In 1958 with my newly acquired 1750 GS Alfa Romeo, I set out to attend the 24 hours of Le Mans - please would I call at Talbots and buy some gearbox bits? Of course! The 1750 parked outside the service department soon brought out Talbots' sales manager, an Italian who said he'd started by selling 1750s. Then Tony Lago came to see why everyone was out on the pavement. After a while I asked him what had become of the Grand Prix cars. "The last one we had has just been sold to the United States", he told me; "but there is one nearby belonging to an ex-racing driver, go and have a look". Being an enthusiastic window shopper, off I went to nearby Puteaux and found the back street garage of Georges Grignard.

There was a dusty monoplace Talbot, the first one I had ever seen - For Sale? Yes! The price seemed to be about £1200. Two problems - First the price included all the works spares which he had bought from Lago, a small barn full. Second, my credit line had been stretched to the limit in getting the 1750. Oh well! About to leave and stop wasting any more of the man's time, I rubbed at a dirty window and saw another blue car. "C'est quoi, Monsieur?" A damaged sports car on a truck. It looked as though it had been there for years, and it had.

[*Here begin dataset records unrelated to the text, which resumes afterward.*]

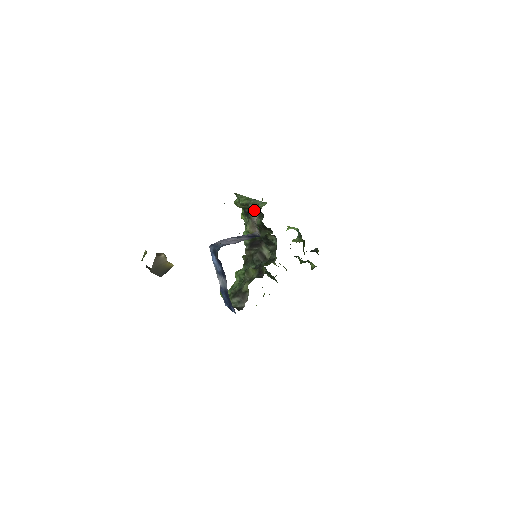
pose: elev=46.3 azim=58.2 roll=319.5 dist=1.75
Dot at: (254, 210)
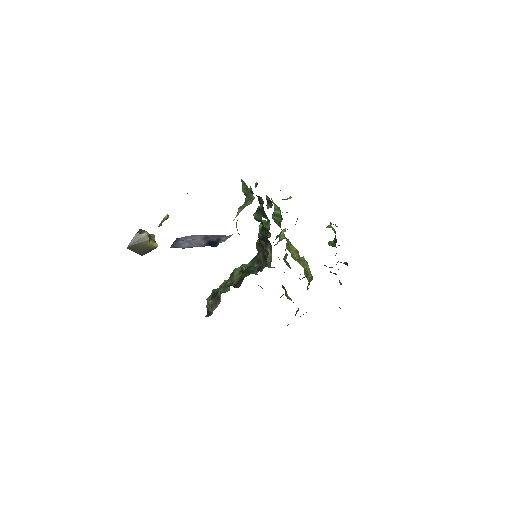
Dot at: (240, 207)
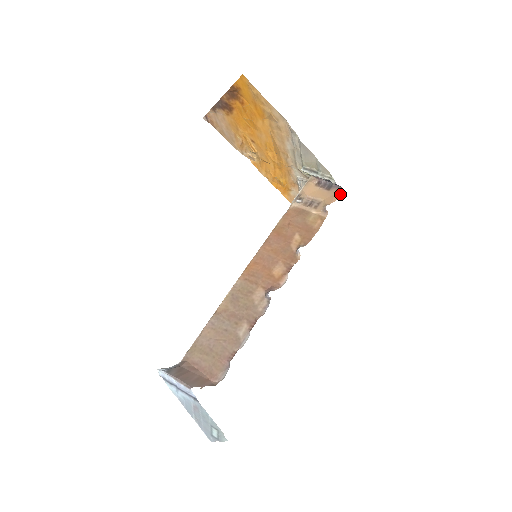
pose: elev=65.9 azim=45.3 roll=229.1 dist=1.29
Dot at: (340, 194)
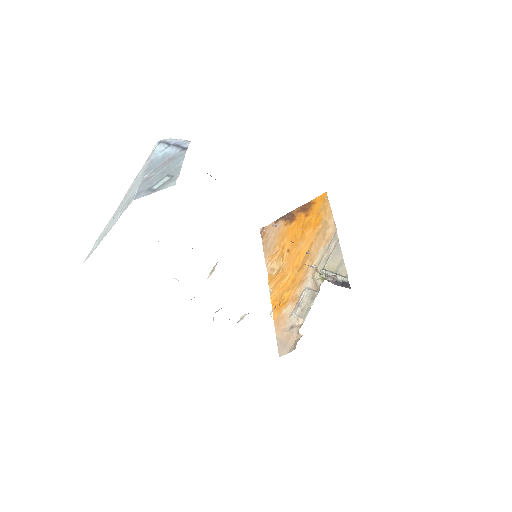
Dot at: occluded
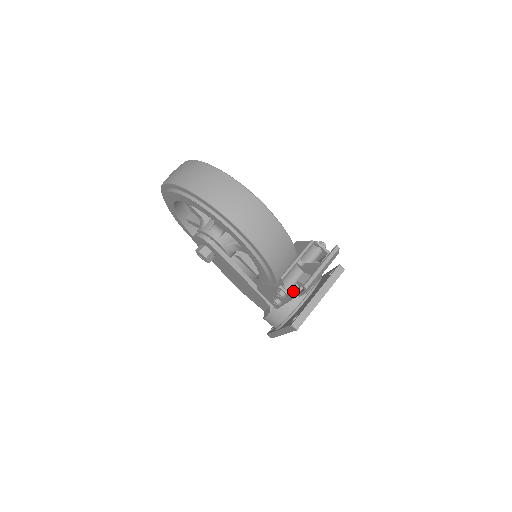
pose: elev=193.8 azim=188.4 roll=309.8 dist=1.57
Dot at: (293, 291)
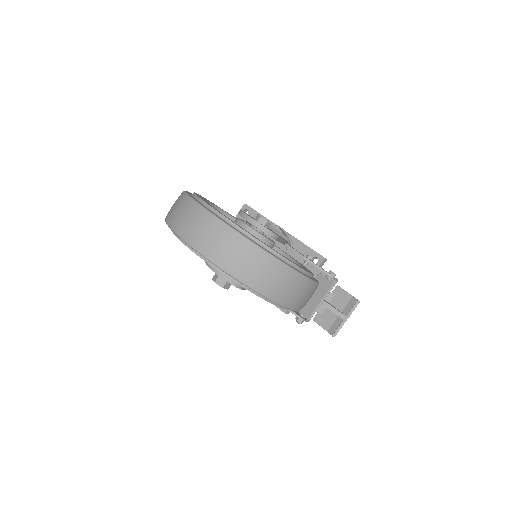
Dot at: occluded
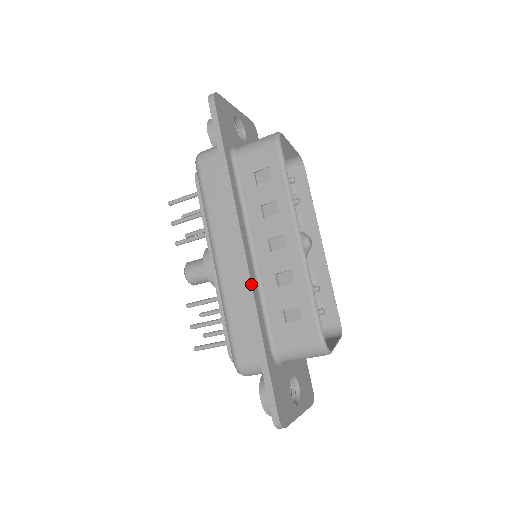
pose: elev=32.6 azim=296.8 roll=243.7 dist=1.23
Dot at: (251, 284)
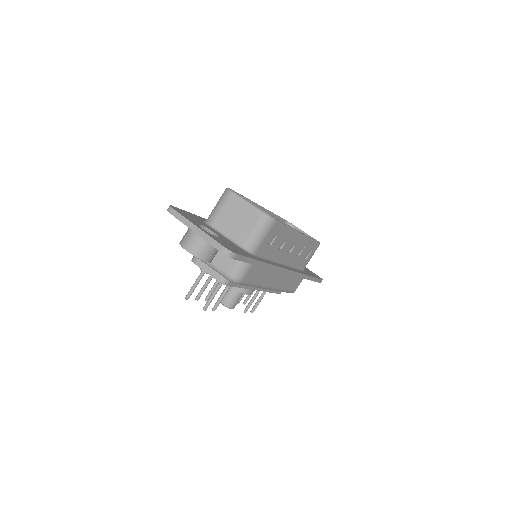
Dot at: occluded
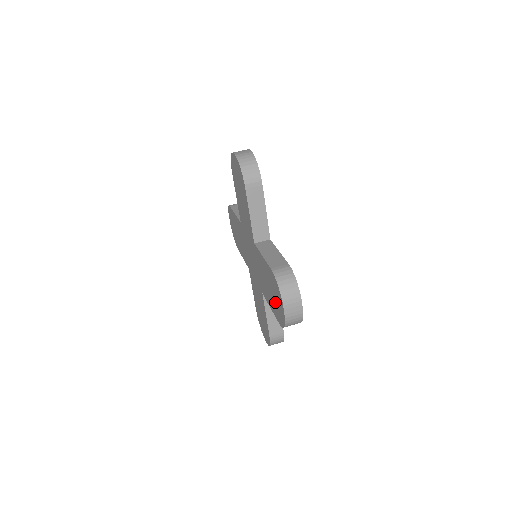
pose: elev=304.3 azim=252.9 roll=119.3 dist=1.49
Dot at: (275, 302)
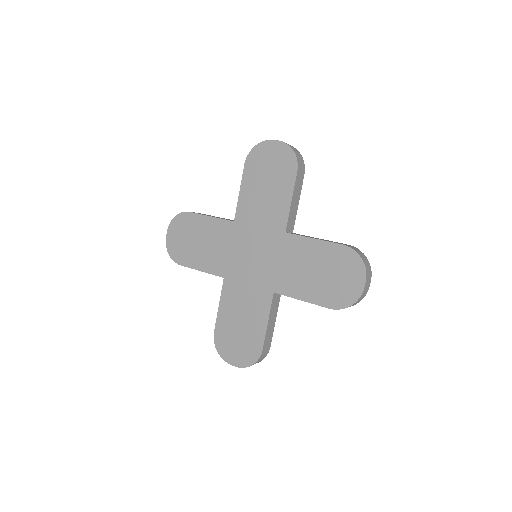
Dot at: (275, 170)
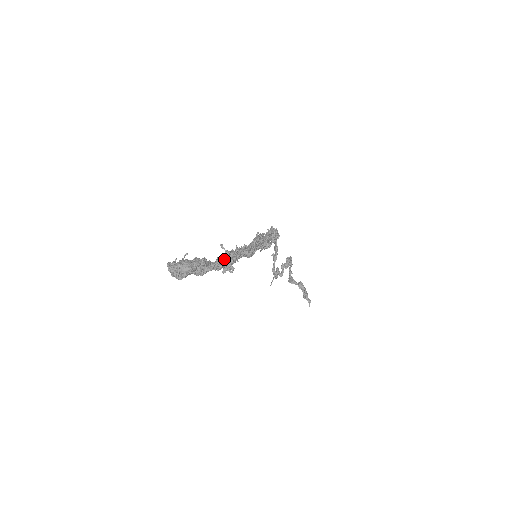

The story unfolded - Three or four years earlier Georges had entered the sports Talbot for Le Mans, with Guy Mairesse as co-pilote. As a shake-down they entered a race at Montlhéry. Getting in an extra bit of practice, Mairesse went out with some slower cars. The driver of a 4cv Renault stopped on the racing line of a fast curve - to ask the marshals why they kept waving blue flags at him and what did it mean! Mairesse swerved, missed him but left the circuit through a fence with concrete posts which did him no good at all - or the car. The legal dust had now settled and the car could be disposed of. But still more than the £16 which was to take me to Le Mans and back!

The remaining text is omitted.